QUEREMOS SER FELICES
A LA LUZ DE LA PALABRA: Mt 5, 1-12
Si echamos un vistazo a todo el panorama mundial, tanto a nivel social como político, religioso, familiar y de relación.... podemos descubrir que el hombre y la mujer andan siempre en búsqueda de la felicidad y vislumbramos que hay signos de poca felicidad y signos de falta de amor. Esta realidad es algo constante en toda la historia de la humanidad. El hombre y la mujer siempre luchan, se esfuerzan y trabajan para ser felices.
El corazón del hombre desde su creación está gritando que quiere ser feliz, feliz plenamente. Y es que al fin y al cabo,hemos sido creados para ello. El no serlo, significa no cumplir con nuestra propia vocación. Dios nos ha creado para la felicidad.
Nosotros, todas las cosas las hacemos por amor a la felicidad. Hasta lo que sabemos que no tenemos que hacer, lo hacemos muchas veces por amor y porque creemos que podemos ser más felices de lo que somos.
Y Jesús descubre exactamente eso, que nadie se llega a realizar plenamente como hombre o como mujer si no es en la felicidad verdadera. Se ha dado cuenta que los hombres en su tiempo habían puesto toda su confianza, todo su fin, todo su empeño, toda su felicidad en el cumplimiento de unas leyes y unos preceptos pensando que en ello estaba la felicidad.

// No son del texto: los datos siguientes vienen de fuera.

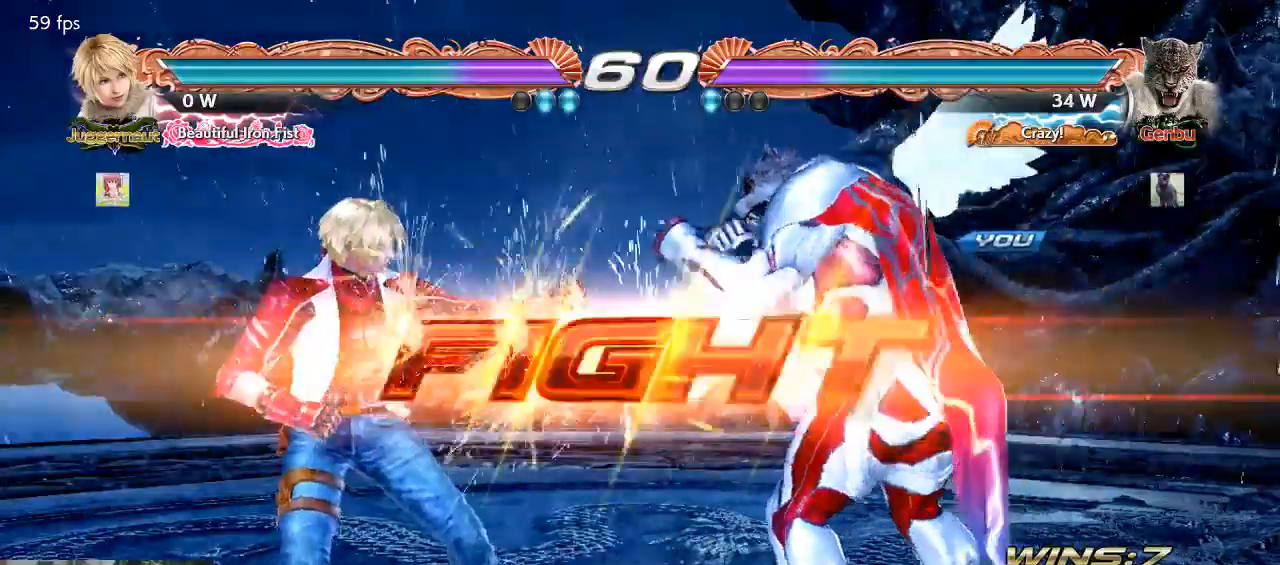
{"buttons": ["SQUARE"], "left_stick": "right", "events": [[367, "SQUARE", "down"], [367, "left_stick", "right"], [433, "SQUARE", "up"], [500, "SQUARE", "down"]]}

Y Jesús, que parece que venía a repetir las palabras de siempre, la antigua ley, resulta y sorprende que viene a anunciar algo nuevo al mismo tiempo antiguo. Desde Jesús, el mensaje de Dios no es el del cumplimiento sin estar convencido, no es el de la ley por la ley, sino que el evangelio que Jesús nos viene a traer y nos ofrece, es el evangelio del amor. Y el amor sincero y verdadero nos lleva necesariamente a la felicidad verdadera.
Y es que "cada hombre es lo que ama" (De div. Quaest. 83, 35).
La doctrina o más bien, el mensaje de las Bienaventuranzas se puede poner, junto al precepto del amor, en el centro, en el meollo de la doctrina de Jesús. Jesús viene a invitarnos a retomar nuestro origen, nuestra primera vocación por el cual fuimos creados: amarnos y amándonos, ser felices. No hay más doctrina de Jesús.
Y es cierto que habiendo sido creados por Dios para felicidad, hoy queremos ser felices sin contar con lo trascendente, sin contar con Dios. Él que nos ha creado para ser felices, y ahora queremos ser felices sin contar con él.
San Agustín, en uno de sus escritos llegará a decir que "La búsqueda de Dios es la búsqueda de la felicidad. El encuentro con Dios es la felicidad misma" (De mor. Eccl. Cath. 11, 18). Y aquí es donde se encuentra uno de los grades vacíos del hombre y la mujer de hoy.
Los preceptos enseñados en tiempos de Jesús eran de "No de hacer", "No pensar", "No decir", "No mirar"..., con Jesús se sintetiza en un "Sí" grande: "Sí, amar a Dios sobre todas las cosas y al prójimo", y hoy nos dice: "Sí, tienes que ser feliz". Y esta felicidad que nos anuncia Jesús va directamente dirigida a los que más sufren en este mundo, a los que saben de verdad amar desde el corazón.
Los preceptos y las leyes sin amor, se quedan en meros hechos sin espíritu, no son plenamente verdaderos. Sin embargo, la generosidad, la práctica de la vida diaria y la práctica religiosa realizada desde el amor adquiere todo su sentido.
De nada sirve hacer la vida religiosa, porque se mandan, porque se ordena, porque está escrito. Si no se realiza desde el amor verdadero y para el amor que conduce a la felicidad, hemos de cuestionar muchas cosas de las que hacemos.
Bienaventurados, felices los que desde el amor a Dios y al prójimo trabajan por la paz, por la justicia, por la honradez, por la verdad, por el evangelio...
Se es feliz porque uno está convencido de lo que hace y lo hace por amor. No serán felices quienes no están convencidos de hacer las cosas desde el amor.
Tendríamos que descubrir que seguir a Jesús no consiste en cumplir muchas leyes, sino quien en este seguimiento ama mucho. Que aprendamos que todos hemos sido creados para ser felices amando. Que estemensaje de Jesús de la felicidad nos ayude esta semana a descubrir el centro del evangelio de Jesús.















fenicia dijo
Anoche estuve leyendo estos textos,con cuidado y con mimo,para luego meditarlos y hoy he necesitado releer,como lo que agrada. No te contesté pues me coctaba enviar comentarios a tu blog,pero ya sabes que nunca pasan inadvertidos tus mensajes para mi.